Neuroendocrine tumours found at endoscopy: diagnosis and staging

Due to their increasing incidence, neuroendocrine neoplasms (NENs) are being detected more frequently by endoscopists while they are performing diagnostic upper or lower gastrointestinal (GI) endoscopies. These procedures are usually performed for unrelated indications or for screening, with the tumours often being detected incidentally. The most common scenario is of an endoscopist being surprised by receiving a histology report of a well-differentiated neuroendocrine tumour (NET) after biopsying a small polyp that was initially thought to be benign. This article aims to provide some guidance about what to do next in that situation. All patients with NET should, however, be referred to a fully constituted NEN multidisciplinary team for definitive investigations and management.

In general, the site, size and number of any possible NENs should be fully assessed during the initial endoscopy and representative endoscopic images should be captured.

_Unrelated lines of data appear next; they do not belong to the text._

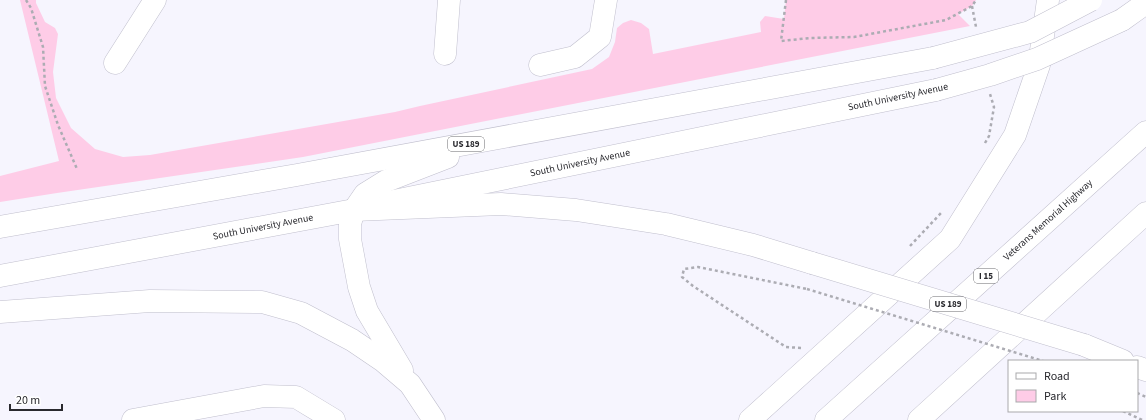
<svg xmlns="http://www.w3.org/2000/svg" width="1146" height="420" font-family="'Source Sans 3',sans-serif">
<rect width="100%" height="100%" fill="#f6f5fe"/>
<path fill="#fecce7" d="M 20,0 L 36,0 L 36,3 L 45,22 L 55,28 L 58,34 L 53,72 L 56,98 L 71,128 L 95,149 L 123,157 L 150,155 L 395,112 L 420,106 L 592,69 L 609,57 L 615,42 L 617,28 L 623,23 L 631,20 L 641,23 L 649,29 L 653,54 L 761,32 L 760,22 L 765,16 L 784,19 L 786,0 L 976,0 L 972,6 L 958,14 L 970,26 L 303,157 L 57,193 L 0,202 L 0,176 L 59,161 Z"/>
<g fill="none" stroke-linecap="round" stroke-linejoin="round">
<defs>
<g id="minor">
<path d="M 445,54 L 449,0"/>
<path d="M 115,63 L 155,0"/>
<path d="M 540,65 L 575,57 L 600,37 L 606,0"/>
<path d="M 133,420 L 264,396 L 296,397 L 334,420"/>
</g>
<g id="major">
<path d="M 1122,20 L 1146,3"/>
<path d="M 389,202 L 936,90"/>
</g>
<g id="highway">
<path d="M 0,227 L 297,175 L 933,58"/>
<path d="M 0,276 L 354,210 L 501,204 L 576,210 L 666,224 L 753,245 L 812,263"/>
<path d="M 0,312 L 150,301 L 262,302 L 301,313 L 352,340 L 383,361 L 410,384 L 434,420"/>
<path d="M 1084,345 L 1123,361"/>
<path d="M 1137,367 L 1146,370"/>
<path d="M 402,370 L 367,311 L 359,287 L 350,239 L 350,224 L 354,210 L 365,194 L 386,181 L 448,157"/>
<path d="M 750,420 L 950,239 L 1015,135 L 1039,65 L 1048,0"/>
<path d="M 826,420 L 1146,132"/>
<path d="M 919,420 L 1146,213"/>
</g>
</defs>
<use href="#minor" stroke="#c0bfcd" stroke-width="23"/>
<use href="#major" stroke="#c0bfcd" stroke-width="23"/>
<use href="#highway" stroke="#c0bfcd" stroke-width="23"/>
<g stroke="#acacb3" stroke-width="2.5" stroke-dasharray="3 3" stroke-linecap="butt">
<path d="M 26,0 L 31,8 L 43,47 L 45,86 L 58,125 L 77,169"/>
<path d="M 786,0 L 781,41 L 810,38 L 854,37 L 946,20 L 972,6 L 976,0"/>
<path d="M 972,6 L 976,27"/>
<path d="M 985,143 L 989,136 L 994,107 L 990,94"/>
<path d="M 910,246 L 942,212"/>
<path d="M 801,348 L 786,347 L 693,286 L 682,277 L 684,269 L 698,267 L 807,289"/>
<path d="M 1137,393 L 1146,397"/>
<path d="M 1123,411 L 1142,420"/>
</g>
<use href="#minor" stroke="#fff" stroke-width="22"/>
<use href="#major" stroke="#fff" stroke-width="22"/>
<use href="#highway" stroke="#fff" stroke-width="22"/>
<defs>
<path id="major-bridge" d="M 936,90 L 990,75 L 1037,59 L 1122,20"/>
<g id="highway-bridge">
<path d="M 933,58 L 1030,32 L 1091,0"/>
<path d="M 812,263 L 1084,345"/>
</g>
</defs>
<use href="#major-bridge" stroke="#c0bfcd" stroke-width="23" stroke-linecap="butt"/>
<use href="#highway-bridge" stroke="#c0bfcd" stroke-width="23" stroke-linecap="butt"/>
<path stroke="#acacb3" stroke-width="2.5" stroke-dasharray="3 3" stroke-linecap="butt" d="M 807,289 L 1043,361"/>
<use href="#major-bridge" stroke="#fff" stroke-width="22"/>
<use href="#highway-bridge" stroke="#fff" stroke-width="22"/>
</g>
<g text-anchor="middle" dominant-baseline="central" stroke-width="3.5" stroke-linejoin="round" paint-order="stroke">
<g fill="#fff" stroke="#69696d" stroke-width="1">
<rect x="448" y="137" width="36" height="14" rx="3"/>
<rect x="974" y="269" width="24" height="14" rx="3"/>
<rect x="930" y="297" width="36" height="14" rx="3"/>
</g>
<g font-size="9" font-weight="bold" fill="#29292e">
<text x="466" y="144">US 189</text>
<text x="986" y="276">I 15</text>
<text x="948" y="304">US 189</text>
</g>
<g font-size="10" fill="#29292e" stroke="#fff">
<text transform="translate(898 97) rotate(-12)">South University Avenue</text>
<text transform="translate(580 163) rotate(-12)">South University Avenue</text>
<text transform="translate(1048 220) rotate(-42)">Veterans Memorial Highway</text>
<text transform="translate(263 227) rotate(-11)">South University Avenue</text>
</g>
</g>
<rect x="1008" y="360" width="130" height="52" fill="#ffffff" stroke="#a9a9ab"/>
<rect x="1016" y="373" width="20" height="6" fill="#ffffff" stroke="#a9a9ab"/>
<text x="1044" y="380" font-size="12" fill="#29292e">Road</text>
<rect x="1016" y="390" width="20" height="12" fill="#fecce7" stroke="#a9a9ab"/>
<text x="1044" y="400" font-size="12" fill="#29292e">Park</text>
<path d="M10 404v6h52v-6" fill="none" stroke="#29292e" stroke-width="2"/>
<text x="16" y="404" font-size="12" fill="#29292e" stroke="#ffffff" stroke-width="3" paint-order="stroke">20 m</text>
</svg>
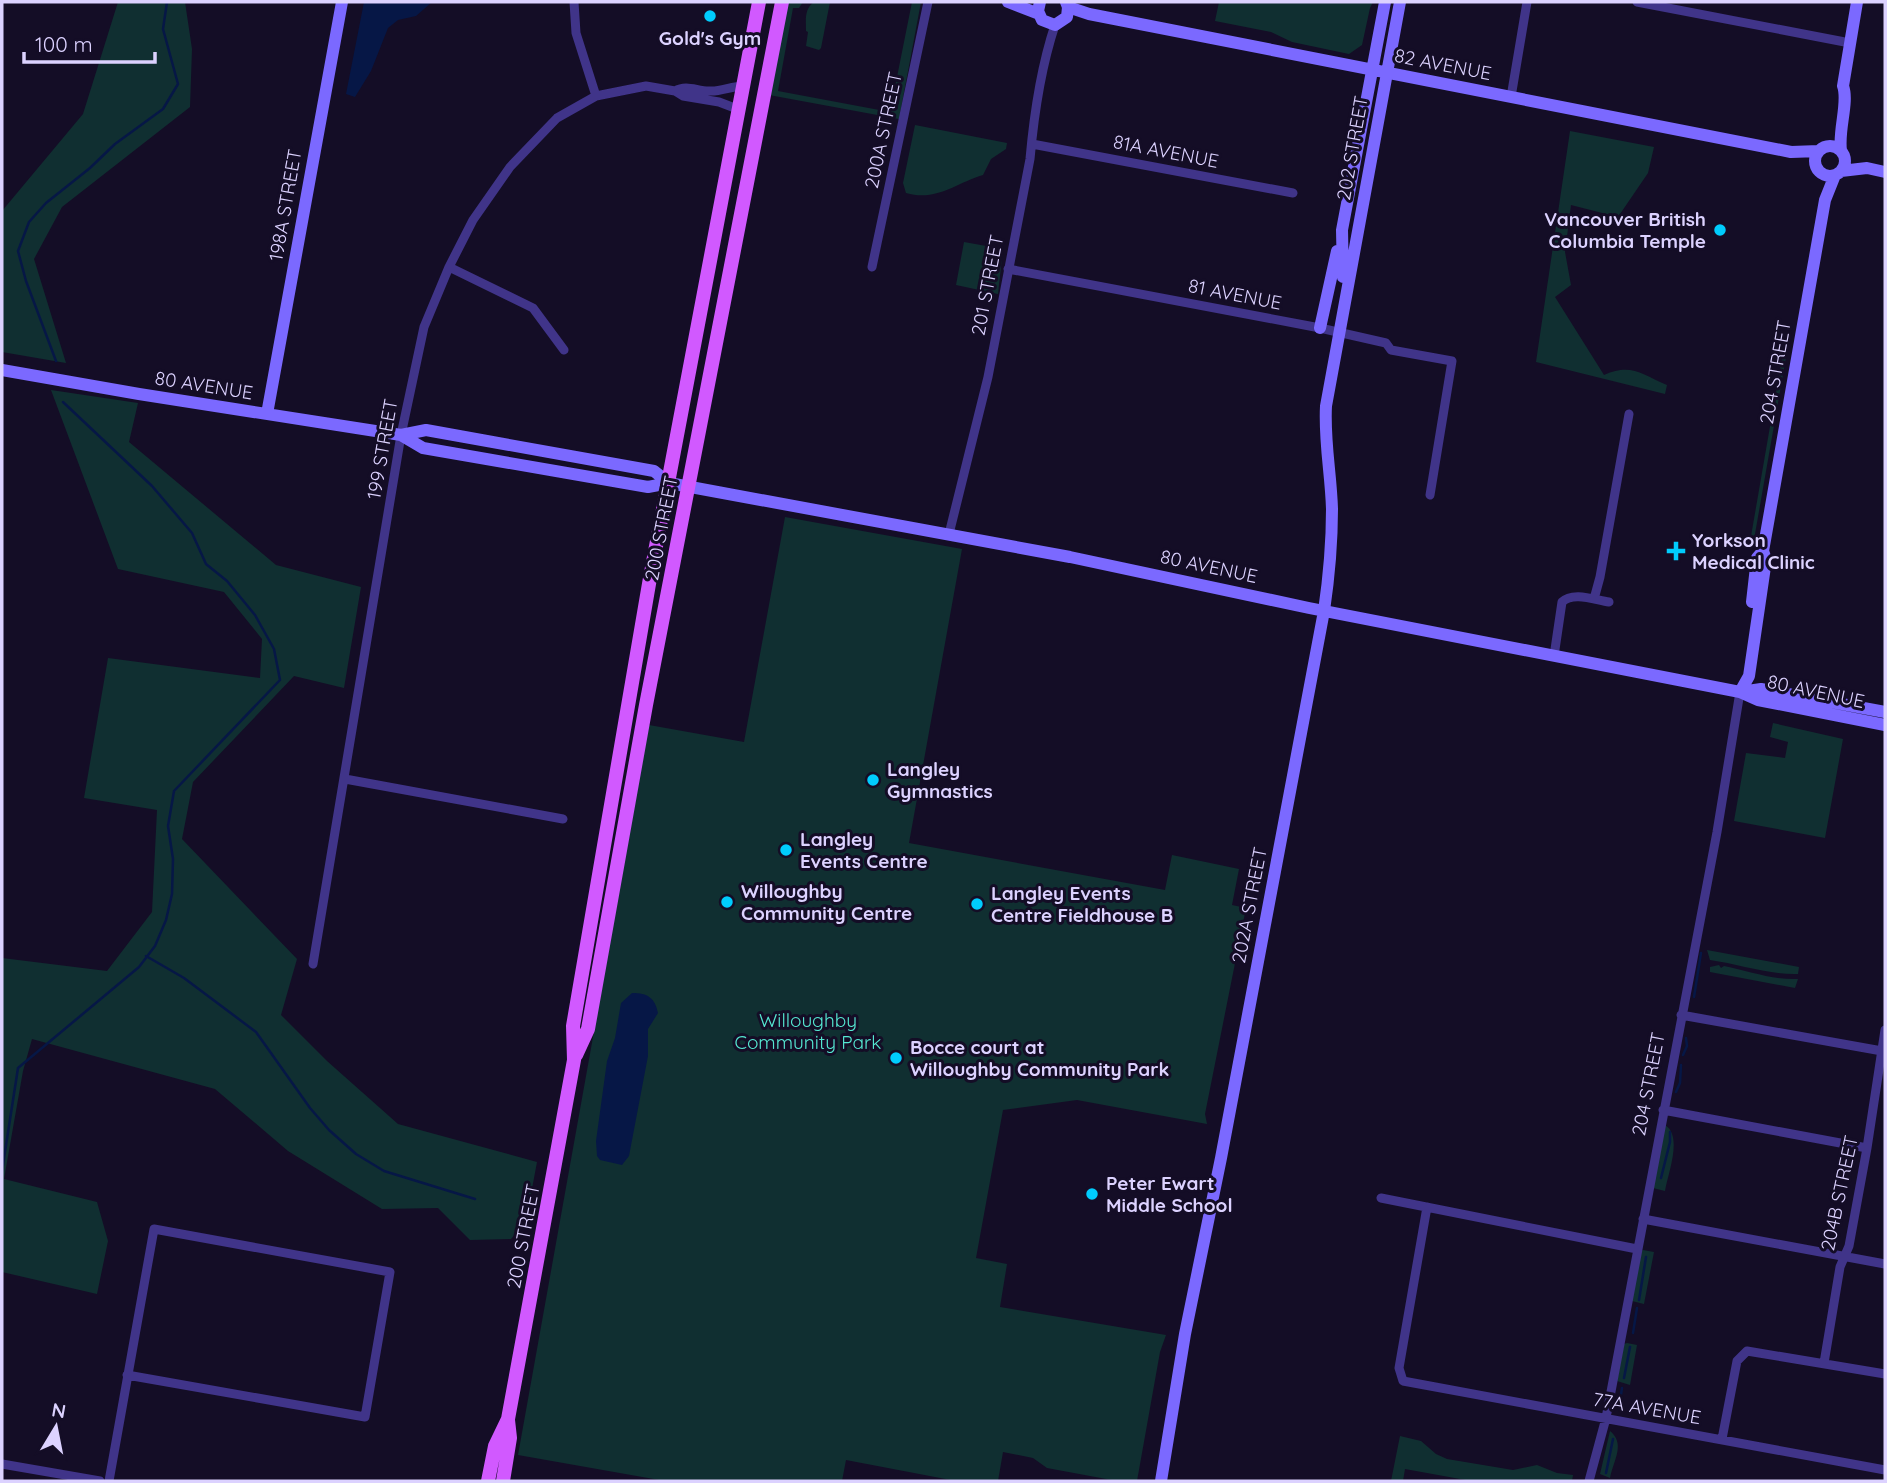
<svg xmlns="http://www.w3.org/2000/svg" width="1887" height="1483" font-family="Quicksand,sans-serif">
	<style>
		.green { fill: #102f31 }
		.water { fill: #061746 }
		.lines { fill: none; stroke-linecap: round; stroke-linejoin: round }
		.stream { stroke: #061746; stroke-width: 2.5 }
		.street { stroke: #403489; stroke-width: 9 }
		.secondary { stroke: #7b69ff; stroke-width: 12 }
		.primary { stroke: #d159ff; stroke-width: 14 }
		.poi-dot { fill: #00ccfd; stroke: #140d26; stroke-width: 2.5 }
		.labels { text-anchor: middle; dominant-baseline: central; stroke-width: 6; stroke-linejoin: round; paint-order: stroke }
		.poi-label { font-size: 19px; font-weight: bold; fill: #dcd2ff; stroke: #140d26; text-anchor: start }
		.street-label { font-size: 19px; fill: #dcd2ff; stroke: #140d26 }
		.park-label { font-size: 19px; fill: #55e8d2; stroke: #140d26 }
	</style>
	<rect width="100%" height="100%" fill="#140d26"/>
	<!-- green -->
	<path class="green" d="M118 2H185L192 49 190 107 62 207 34 259 66 363 2 352V211L83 114Z
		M785 2H803L799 8H793L778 91 890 112 912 2H921L899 119 769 95Z
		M814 2H830L821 48 819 50 806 46 808 32 806 31C806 20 804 9 814 2Z
		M1219 2H1373L1370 8 1362 45 1349 54 1292 42 1271 32 1215 21Z
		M915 125 1007 143 1006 149 991 159 983 175C956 183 936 202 906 193L903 183Z
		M1570 131 1654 147 1648 173 1618 217 1571 205 1565 252 1571 285 1555 297 1604 375C1631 363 1641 374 1667 385L1665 394 1536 362Z
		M964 242 1003 249 998 294 956 285Z
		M1785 340H1789L1755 534 1754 540 1750 542Z
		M51 390 138 403 129 442 276 565 361 587 344 688 294 676 193 782 182 839 297 959 281 1015 327 1061 398 1124 537 1162 526 1221 511 1239 470 1240 438 1208 382 1209 288 1151 215 1089 32 1039 23 1071 4 1179 97 1202 108 1241 97 1294 2 1272V958L107 971 152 912 157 810 84 798 108 658 260 678 262 639 224 592 118 569Z
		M785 517 962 549 909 843 1165 890 1172 855 1239 869 1232 905 1246 908 1205 1114 1207 1124 1077 1100 1003 1110 976 1258 1007 1264 1000 1307 1166 1335 1160 1352 1137 1481H1117L1047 1468 1033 1458 1003 1452 998 1481H956L846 1460 842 1481H665L518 1455 649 725 744 742Z
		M1773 723 1843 739 1825 838 1734 821 1746 753 1785 758 1788 742 1770 737Z
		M1707 950 1799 967 1798 974C1769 975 1739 964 1710 960Z
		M1719 965 1721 968 1724 966C1749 971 1772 980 1798 979L1795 988 1710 972V967Z
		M1665 1125C1683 1136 1668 1173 1665 1191L1653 1188Z
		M1643 1250 1654 1252 1644 1304 1632 1301 1641 1251Z
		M1627 1343 1637 1345 1630 1385 1617 1381 1624 1344Z
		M1610 1431C1626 1444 1613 1461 1610 1478L1600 1474Z
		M1400 1436 1421 1441 1436 1454 1447 1459 1513 1470 1537 1465 1557 1473 1573 1475 1572 1481H1471L1405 1469 1403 1481H1391Z"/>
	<!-- water -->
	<path class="water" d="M364 2H432L416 16 398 20 388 28 371 71 355 97 346 94Z
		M632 993C648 993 655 998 658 1013L648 1029V1056L629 1156 622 1165 600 1160 597 1156 596 1141 607 1061 615 1038 621 1003Z"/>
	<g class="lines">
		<!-- stream -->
		<path class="stream" d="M56 361 26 281 18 251 29 222 46 203 90 168 115 144 163 109 178 84 163 29 167 2
			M146 956 184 978 256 1032 310 1108 329 1130 356 1154 384 1171 475 1199
			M1694 997 1701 953
			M1683 1055 1687 1046 1686 1038
			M1676 1092 1680 1083 1681 1065
			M2 1171 18 1068 139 967 155 946 166 920 172 894 173 859 168 826 174 791 280 680 274 649 255 615 227 581 206 564 192 533 152 486 63 402
			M1661 1178 1670 1142V1132
			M1639 1300 1646 1257
			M1633 1333 1637 1308
			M1624 1378 1630 1347
			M1620 1401 1622 1388
			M1606 1473 1613 1439"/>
		<!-- street -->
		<path class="street" d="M574 2 576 33 596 96
			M1637 2 1850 43
			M675 91C687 84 696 91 709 91 721 92 731 86 744 86
			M1511 97 1527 2
			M1032 144 1293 193
			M449 267 533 308 564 350
			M872 267 928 2
			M1008 269 1320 328 1386 343 1391 350 1452 361 1430 495
			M949 534 988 377 1030 159C1034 114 1041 67 1055 25
			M1594 599 1600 577 1629 414
			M1554 656 1562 602C1573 591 1595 600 1609 602
			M345 779 563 819
			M313 964 401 435 424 327 449 267 473 220 510 167 557 118 596 96 646 86 675 91 683 96 719 102 740 110
			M1681 1015 1882 1051
			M1663 1110 1867 1148
			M1381 1198 1637 1249
			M1427 1207 1399 1368 1403 1381 1885 1470
			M1643 1219 1885 1264
			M1824 1363 1840 1267 1849 1246 1867 1148 1885 1030
			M1722 1439 1737 1361 1747 1351 1885 1374
			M2 1464 100 1481
			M109 1481 154 1229 390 1272 365 1417 127 1375
			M1589 1481 1606 1418 1717 832 1740 692"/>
		<!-- secondary -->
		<path class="secondary" d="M1008 2 1039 14
			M1040 2 1038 11 1042 20 1055 25 1067 17 1068 7 1066 2
			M1068 7 1089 14 1791 152 1819 151
			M1815 161a15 15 0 1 1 30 0a15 15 0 1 1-30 0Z
			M1841 150C1838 130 1849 102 1843 86L1857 2
			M1841 171 1867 168 1885 172
			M1343 277 1342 230 1385 2
			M1320 328 1337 251
			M2 370 139 394 401 435 426 430 654 471 669 483
			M267 414 342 2
			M401 435 423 448 648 487 669 483 1070 557 1309 608 1740 692 1758 700 1885 725
			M1752 602 1757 558 1763 551
			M1740 692 1749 676 1766 560 1763 551 1765 540 1825 200 1835 175
			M1741 692 1761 689 1885 712
			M1161 1481 1185 1334 1221 1158 1324 611C1329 577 1332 543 1332 509 1331 474 1324 441 1326 406L1400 2"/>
		<!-- primary -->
		<path class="primary" d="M576 1055 588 1029 646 705 782 2
			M488 1481 495 1446 508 1419 574 1060 573 1026 650 578 759 2
			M503 1481 510 1438 508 1420"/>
	</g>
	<!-- markers -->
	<g class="poi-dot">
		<circle cx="710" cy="16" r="7"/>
		<circle cx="1720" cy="230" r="7"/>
		<path d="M1672.5 540.5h7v7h7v7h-7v7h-7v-7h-7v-7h7z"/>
		<circle cx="873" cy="780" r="7"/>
		<circle cx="786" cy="850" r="7"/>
		<circle cx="727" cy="902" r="7"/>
		<circle cx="977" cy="904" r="7"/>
		<circle cx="896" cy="1058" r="7"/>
		<circle cx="1092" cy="1194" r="7"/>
	</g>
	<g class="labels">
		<!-- poi labels -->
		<g class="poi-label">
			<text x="710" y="38" text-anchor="middle">Gold's Gym</text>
			<text x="1706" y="219" text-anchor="end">Vancouver British<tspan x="1706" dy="22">Columbia Temple</tspan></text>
			<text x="1692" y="540">Yorkson<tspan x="1692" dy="22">Medical Clinic</tspan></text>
			<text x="887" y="769">Langley<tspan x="887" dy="22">Gymnastics</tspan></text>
			<text x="800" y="839">Langley<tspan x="800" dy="22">Events Centre</tspan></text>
			<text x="741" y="891">Willoughby<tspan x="741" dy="22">Community Centre</tspan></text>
			<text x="991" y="893">Langley Events<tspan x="991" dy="22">Centre Fieldhouse B</tspan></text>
			<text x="910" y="1047">Bocce court at<tspan x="910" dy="22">Willoughby Community Park</tspan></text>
			<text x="1106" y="1183">Peter Ewart<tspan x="1106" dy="22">Middle School</tspan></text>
		</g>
		<!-- street labels -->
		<g class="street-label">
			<text transform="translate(1443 64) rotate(11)">82 AVENUE</text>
			<text transform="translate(883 130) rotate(-78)">200A STREET</text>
			<text transform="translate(1352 148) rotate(-80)">202 STREET</text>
			<text transform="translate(1166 151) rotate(11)">81A AVENUE</text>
			<text transform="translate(285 205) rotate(-80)">198A STREET</text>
			<text transform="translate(987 285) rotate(-79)">201 STREET</text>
			<text transform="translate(1235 294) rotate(11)">81 AVENUE</text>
			<text transform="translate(1775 372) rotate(-80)">204 STREET</text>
			<text transform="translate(204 385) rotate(9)">80 AVENUE</text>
			<text transform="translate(382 449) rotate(-80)">199 STREET</text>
			<text transform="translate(661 528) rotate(-79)">200 STREET</text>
			<text transform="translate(1209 566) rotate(12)">80 AVENUE</text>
			<text transform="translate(1816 691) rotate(12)">80 AVENUE</text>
			<text transform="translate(1249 905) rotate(-79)">202A STREET</text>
			<text transform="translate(1648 1084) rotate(-79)">204 STREET</text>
			<text transform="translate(1839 1193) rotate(-78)">204B STREET</text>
			<text transform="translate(523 1236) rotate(-79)">200 STREET</text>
			<text transform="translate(1647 1408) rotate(10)">77A AVENUE</text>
		</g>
		<!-- park labels -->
		<g class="park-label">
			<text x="808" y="1020">Willoughby<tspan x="808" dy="22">Community Park</tspan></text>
		</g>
	</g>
	<!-- border -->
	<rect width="1887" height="1483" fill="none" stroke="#dcd2ff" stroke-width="7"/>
	<!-- north arrow -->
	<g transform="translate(56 1427) rotate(10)" stroke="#140d26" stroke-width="5" paint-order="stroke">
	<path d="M0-5L12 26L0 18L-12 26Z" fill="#dcd2ff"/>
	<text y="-10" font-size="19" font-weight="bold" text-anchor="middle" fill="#dcd2ff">N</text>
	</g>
	<!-- scale -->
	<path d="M24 52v10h131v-10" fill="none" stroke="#dcd2ff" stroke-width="3.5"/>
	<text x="35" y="52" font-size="21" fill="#dcd2ff" stroke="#140d26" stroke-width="5" paint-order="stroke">100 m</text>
</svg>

If the initial endoscopic assessment was inadequate, the procedure may need to be repeated. Possible NENs should be sampled using biopsy forceps. Endoscopic resection should only be attempted following histological confirmation of the diagnosis and tumour grade and after additional investigations have been performed to fully stage the tumour and determine its hormone production status. This is essential so that patients do not undergo either unnecessary or inadequate endoscopic resections.

This article discusses the endoscopic features and subsequent assessment of NENs that arise in the stomach, duodenum, terminal ileum and rectum, as these are the common tumour sites within the GI tract.